Problem to solve: Your reply should restate the lines from the top of the entries through the line containing "Image 3: Row" word for word, with no pictures.

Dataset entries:
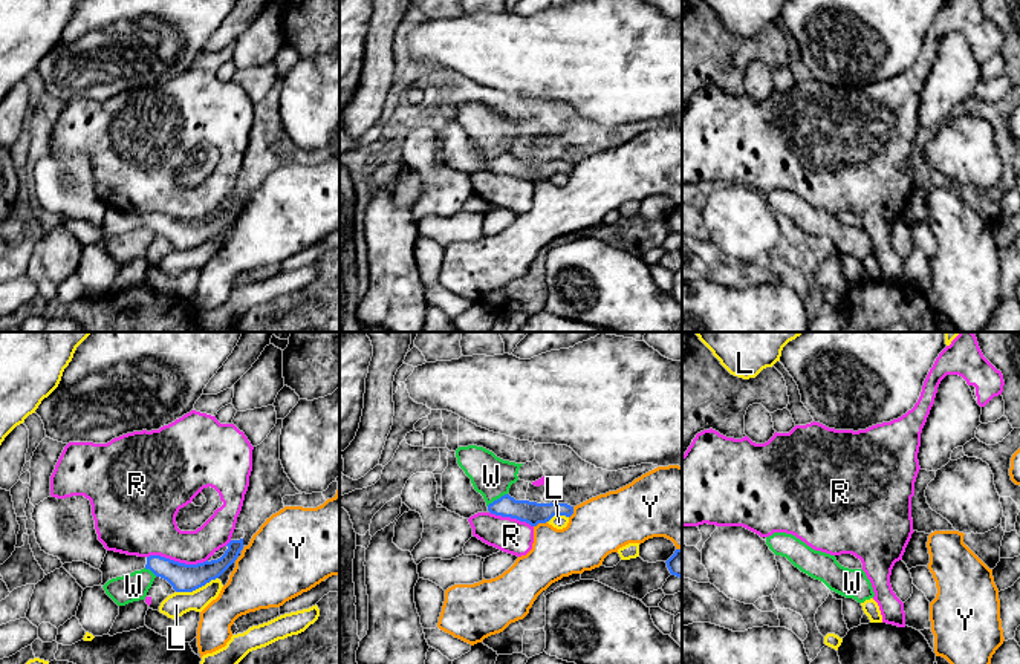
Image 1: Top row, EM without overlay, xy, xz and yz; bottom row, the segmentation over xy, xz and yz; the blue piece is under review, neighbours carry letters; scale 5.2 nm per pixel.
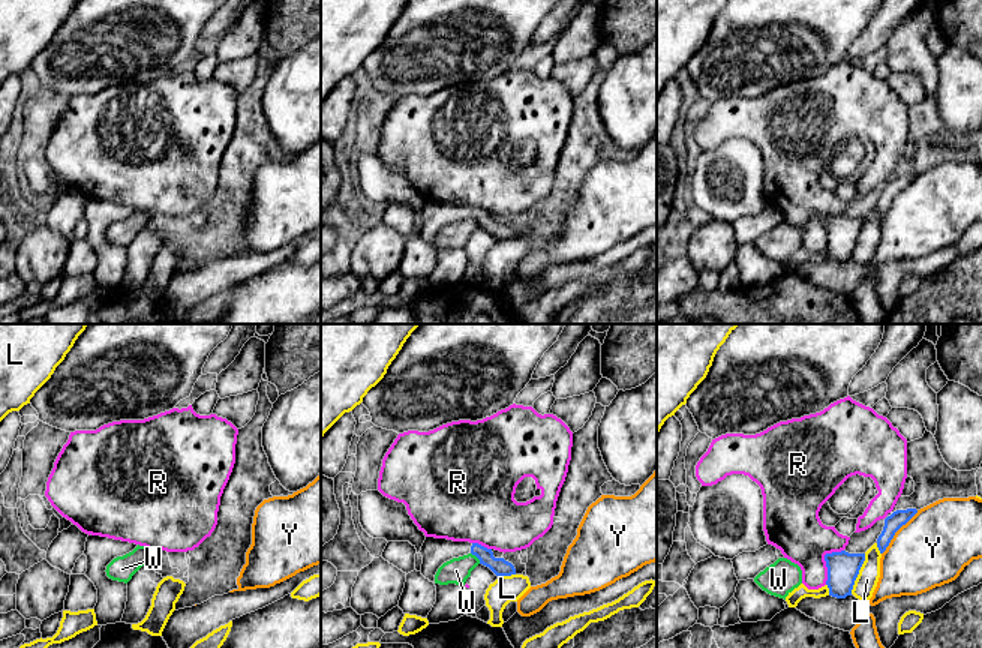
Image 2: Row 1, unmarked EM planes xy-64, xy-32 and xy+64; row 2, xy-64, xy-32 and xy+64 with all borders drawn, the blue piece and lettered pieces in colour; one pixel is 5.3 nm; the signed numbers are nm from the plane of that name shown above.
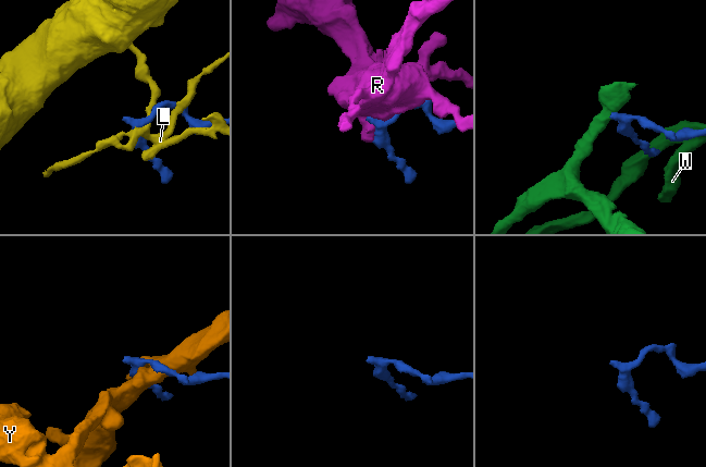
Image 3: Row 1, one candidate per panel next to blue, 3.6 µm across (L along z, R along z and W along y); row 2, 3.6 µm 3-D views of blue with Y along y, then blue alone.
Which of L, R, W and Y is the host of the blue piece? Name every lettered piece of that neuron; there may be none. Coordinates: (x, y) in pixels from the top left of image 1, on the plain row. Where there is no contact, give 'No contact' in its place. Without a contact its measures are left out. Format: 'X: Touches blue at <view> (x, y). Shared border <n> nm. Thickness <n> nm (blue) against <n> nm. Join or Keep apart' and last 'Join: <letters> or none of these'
L: Touches blue at xy (196, 245). Shared border 240 nm. Thickness 150 nm (blue) against 120 nm. Keep apart
R: Touches blue at xy (178, 219). Shared border 320 nm. Thickness 150 nm (blue) against 300 nm. Keep apart
W: Touches blue at xz (497, 156). Shared border 130 nm. Thickness 120 nm (blue) against 220 nm. Keep apart
Y: Touches blue at xz (540, 179). Shared border 80 nm. Thickness 120 nm (blue) against 260 nm. Keep apart
Join: none of these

Task answer:
Image 1: Top row, EM without overlay, xy, xz and yz; bottom row, the segmentation over xy, xz and yz; the blue piece is under review, neighbours carry letters; scale 5.2 nm per pixel.
Image 2: Row 1, unmarked EM planes xy-64, xy-32 and xy+64; row 2, xy-64, xy-32 and xy+64 with all borders drawn, the blue piece and lettered pieces in colour; one pixel is 5.3 nm; the signed numbers are nm from the plane of that name shown above.
Image 3: Row 1, one candidate per panel next to blue, 3.6 µm across (L along z, R along z and W along y); row 2, 3.6 µm 3-D views of blue with Y along y, then blue alone.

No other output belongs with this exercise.